Lately Archer has had quite the fickle heart. Never mind that he seems to have a new girlfriend at school and his imaginary friend has all but disappeared. He goes back and forth between showering me with kisses and hugs and kicking my ass. Luckily my transition committee was fully prepped by friends and family who warned me of what I would soon be up against when Fable appeared on the scene.
And now? I'm learning to love life with my bipolar three-year old who in the blink of an eye goes from sweet to scary.
Luckily, his lashing out has only been at me and his father. Archer adores his sister and spends most of his time as close to her as humanly possible. If he could his mouth would be permanently pressed to Fable's forehead and every night I have to pull him kicking and screaming to bed because "NO MOMMY! I WANT TO CUDDLE WITH FABLE!..." which is totally cute but I draw the line at cuddling with Fable past 10:00pm, which, yes, I admit, is Archer's bedtime but only because he's napping from 4-7 right now. (Don't even try to talk me out of naptime. Naptime is a very important time for all of us and when it is taken away? Terrible things happen.)

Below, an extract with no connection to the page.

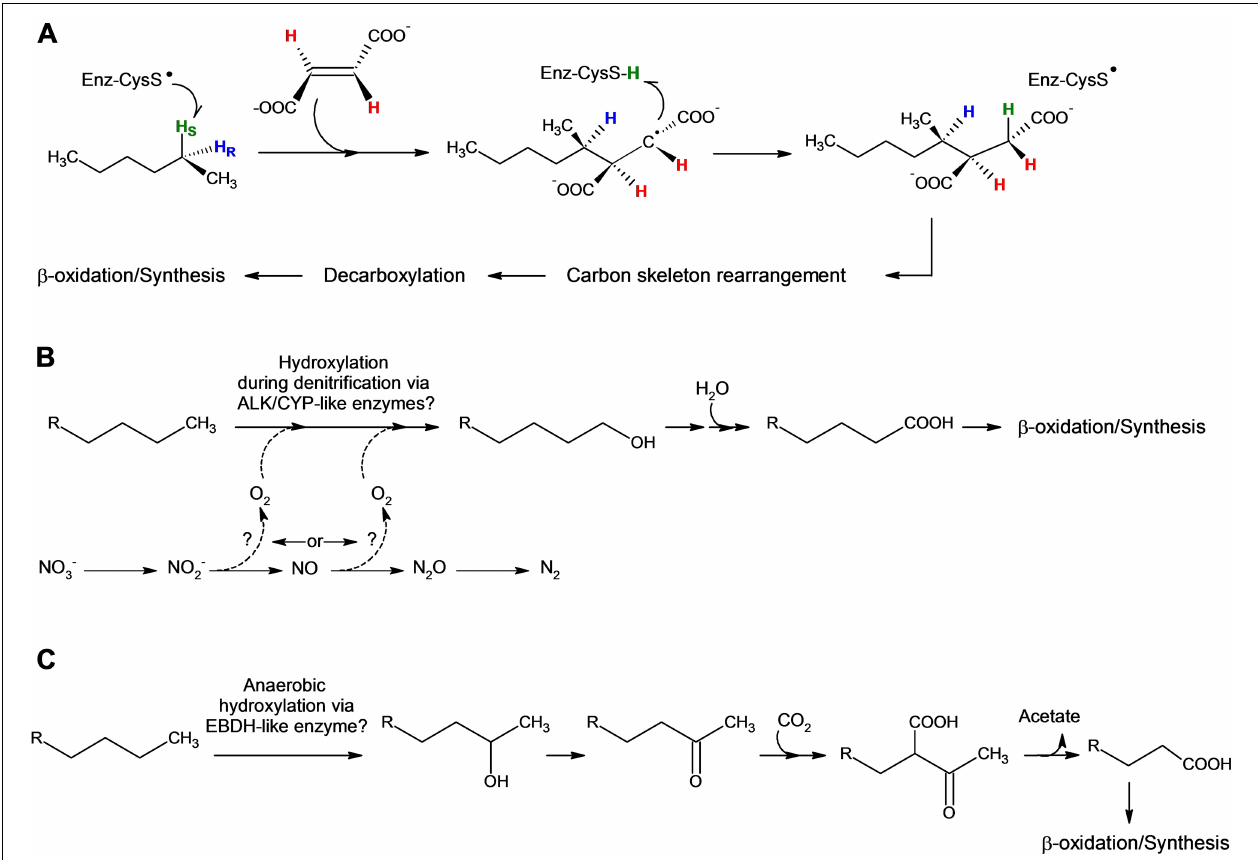
and degradation of non-methane alkanes via anaerobic hydroxylation by Desulfococcus oleovorans Hxd3 (Sünwoldt etal., 2012). Enzyme nomenclature: putative thiyl radical of the alkylsuccinate/methylalkylsuccinate synthase-like enzyme (Enz-CysS); alkane monooxygenase (ALK); cytochromes P450 (CYP); and ethylbenzene dehydrogenase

Of course, amidst the chaos of two children-dom, there are moments that make it worth it times infinity. Times like today, when Archer, Fable and I fell asleep on the couch together in a heap like a bunch of puppies. Times when Archer forgets he's at war with me and goes back to his formerly sweetness-and-nose-boogered self.
Times when Archer smiles at me and tells me he loves me. Right before he slugs me in the face.
In other news, morning playdates are quickly becoming pre-dinner meet-ups. I guess this is what life is like with two small children.